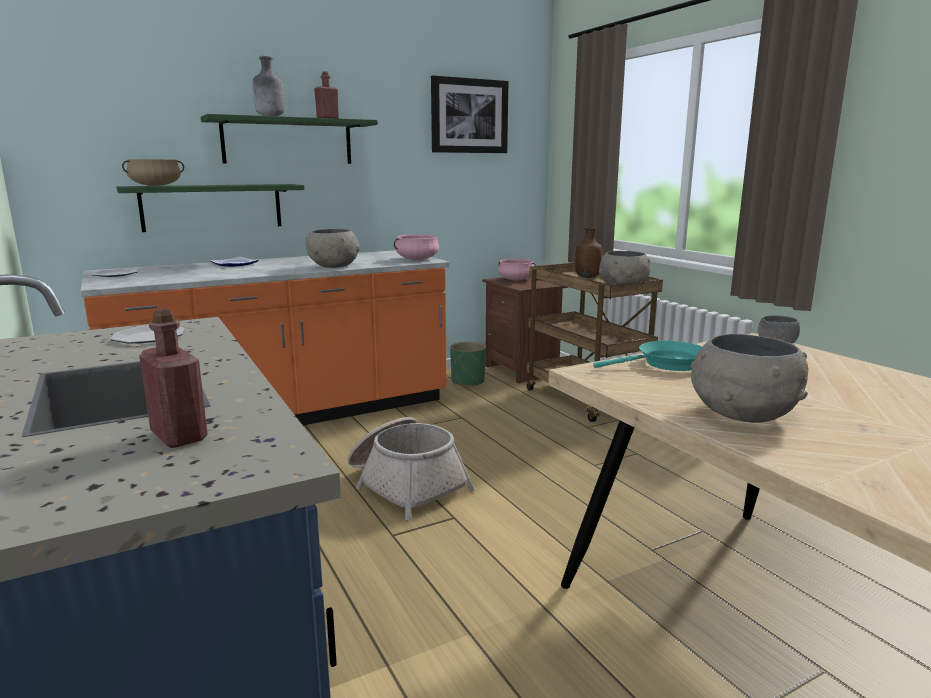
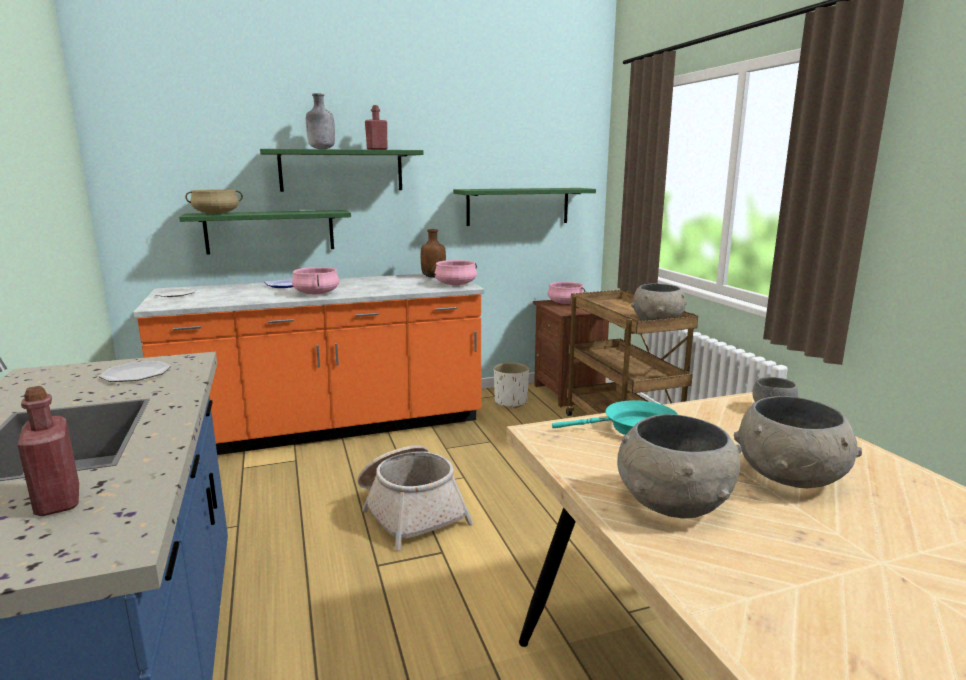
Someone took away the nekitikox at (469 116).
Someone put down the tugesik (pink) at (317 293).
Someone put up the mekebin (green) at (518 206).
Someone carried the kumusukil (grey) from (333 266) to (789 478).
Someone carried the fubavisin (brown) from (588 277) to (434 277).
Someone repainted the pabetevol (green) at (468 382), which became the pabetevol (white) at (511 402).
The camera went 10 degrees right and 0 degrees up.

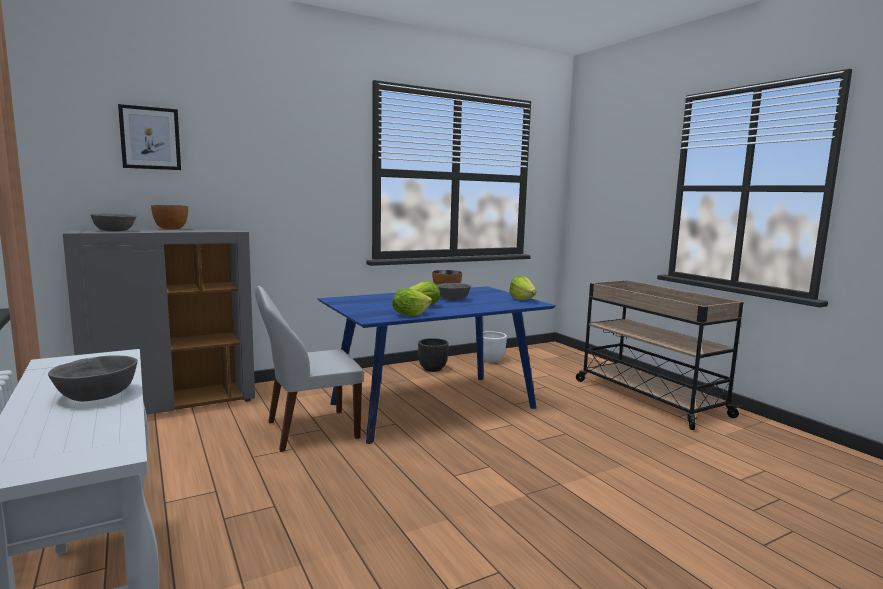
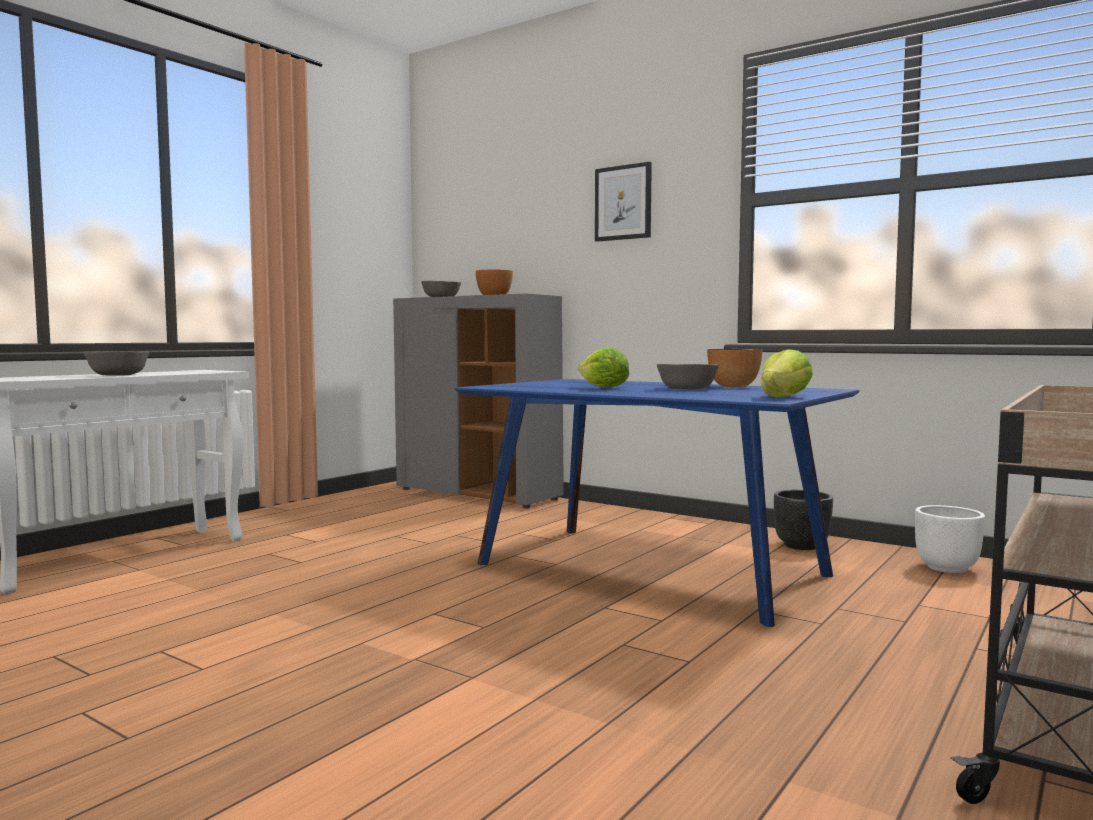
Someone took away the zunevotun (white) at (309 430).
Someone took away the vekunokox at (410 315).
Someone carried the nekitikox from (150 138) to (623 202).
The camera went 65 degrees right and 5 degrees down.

** PROBLEM STATEMENT **
Please count, in the material above, the lines that hold the word "green", and report only the total.

** EXPECTED OUTPUT **
2